_TASKS TO COMPLETE_.
1. Rewrite the paragraph of the Siparia history that begins "The 1920s saw Siparia expand" as a short bulleted list that keeps its main facts.
2. Update the Siparia history from "The 1930s saw" to "several different owners.", replacing "movie houses" with "picture theaters".
3. Take the history of Siparia further, picking up after its final sentence.

_PAGE EXTRACT_.

The 1920s saw Siparia expand as a commercial centre, especially with the steep rise in the price of cocoa which still occupied considerable acreages around Siparia. By this time, most of the old Royalist planters were dead and the only large cocoa estate was owned by the Hon Timothy Roodal, a member of the Legislative Council. Avocat and Standard Village, however, were occupied by numerous small cocoa farmers who planted estates of 10–20 acres.
The 1930s saw Siparia emerge into the age of the cinema. Two movie houses, the Regent and Plaza Cinema (originally owned by the Plaza Family), came into being at this time. The latter stayed in business until 1986, albeit under several different owners.
Plaza Cinema was the venue of many vaudeville shows starring local talent. Foremost among the performers was strongman and bodybuilder Phidias Bissessarsingh who was also known as “Tarzan” because his feats of strength were always done wearing just a loincloth made of real jaguar skin.

_SUPPLIED RECORDS_.
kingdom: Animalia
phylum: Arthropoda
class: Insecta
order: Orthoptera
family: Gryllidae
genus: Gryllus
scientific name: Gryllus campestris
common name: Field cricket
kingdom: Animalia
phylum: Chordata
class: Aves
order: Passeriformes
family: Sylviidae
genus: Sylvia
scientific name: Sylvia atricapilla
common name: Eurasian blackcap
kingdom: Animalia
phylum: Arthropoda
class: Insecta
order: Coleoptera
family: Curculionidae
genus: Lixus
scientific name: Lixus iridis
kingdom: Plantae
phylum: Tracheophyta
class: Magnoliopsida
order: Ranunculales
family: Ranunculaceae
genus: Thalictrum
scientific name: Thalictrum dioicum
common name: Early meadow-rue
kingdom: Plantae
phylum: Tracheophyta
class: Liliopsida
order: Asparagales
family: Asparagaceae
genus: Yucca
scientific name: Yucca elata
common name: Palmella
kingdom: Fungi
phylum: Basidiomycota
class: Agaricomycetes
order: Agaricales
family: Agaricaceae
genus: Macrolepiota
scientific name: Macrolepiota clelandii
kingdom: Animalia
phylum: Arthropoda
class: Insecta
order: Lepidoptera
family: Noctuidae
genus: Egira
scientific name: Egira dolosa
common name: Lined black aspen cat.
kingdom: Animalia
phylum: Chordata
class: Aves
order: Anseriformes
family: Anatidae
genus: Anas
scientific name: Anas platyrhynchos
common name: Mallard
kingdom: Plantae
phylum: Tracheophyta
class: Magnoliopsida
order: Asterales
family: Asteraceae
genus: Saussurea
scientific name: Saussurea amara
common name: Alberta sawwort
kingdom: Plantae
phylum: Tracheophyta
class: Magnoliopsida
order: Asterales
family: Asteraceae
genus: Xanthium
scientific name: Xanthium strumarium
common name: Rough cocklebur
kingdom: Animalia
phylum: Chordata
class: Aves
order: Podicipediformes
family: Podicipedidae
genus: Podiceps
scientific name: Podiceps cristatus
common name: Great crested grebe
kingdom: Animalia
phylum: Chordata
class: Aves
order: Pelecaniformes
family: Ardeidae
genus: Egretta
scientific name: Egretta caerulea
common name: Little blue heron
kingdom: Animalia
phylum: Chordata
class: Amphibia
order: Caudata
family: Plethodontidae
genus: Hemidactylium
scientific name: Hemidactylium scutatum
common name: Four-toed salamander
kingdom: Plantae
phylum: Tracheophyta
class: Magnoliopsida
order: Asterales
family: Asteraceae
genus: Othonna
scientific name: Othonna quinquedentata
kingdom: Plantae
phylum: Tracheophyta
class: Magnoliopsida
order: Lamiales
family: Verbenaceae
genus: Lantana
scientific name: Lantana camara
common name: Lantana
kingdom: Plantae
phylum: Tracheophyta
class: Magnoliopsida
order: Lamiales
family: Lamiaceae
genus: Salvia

_EXERCISE RESPONSES_.
1.
- In the 1920s, Siparia grew as a commercial center, helped by a sharp rise in cocoa prices.
- Cocoa still covered large areas around Siparia.
- Most of the old Royalist planters had died by then.
- The only large cocoa estate belonged to the Hon Timothy Roodal, a Legislative Council member.
- Avocat and Standard Village held many small cocoa farmers with estates of 10–20 acres.

2.
The 1930s saw Siparia emerge into the age of the cinema. Two picture theaters, the Regent and Plaza Cinema (originally owned by the Plaza Family), came into being at this time. The latter stayed in business until 1986, albeit under several different owners.

3.
Jazz maestros Clive and Carlton Zanda (Alexander) are also long-time residents of Siparia and grew up here during the town’s heyday. These accomplished musicians still make contributions to the local music scene.
The years of WWII saw a change in Siparia society, especially with the influx of American soldiers to bases in Cedros and Los Iros. These soldiers would sometimes visit Siparia and have a spree with liquor, calypso and women.
A regular taxi service to San Fernando was established in this era, with Ford “Woody” wagons being the choice of vehicle.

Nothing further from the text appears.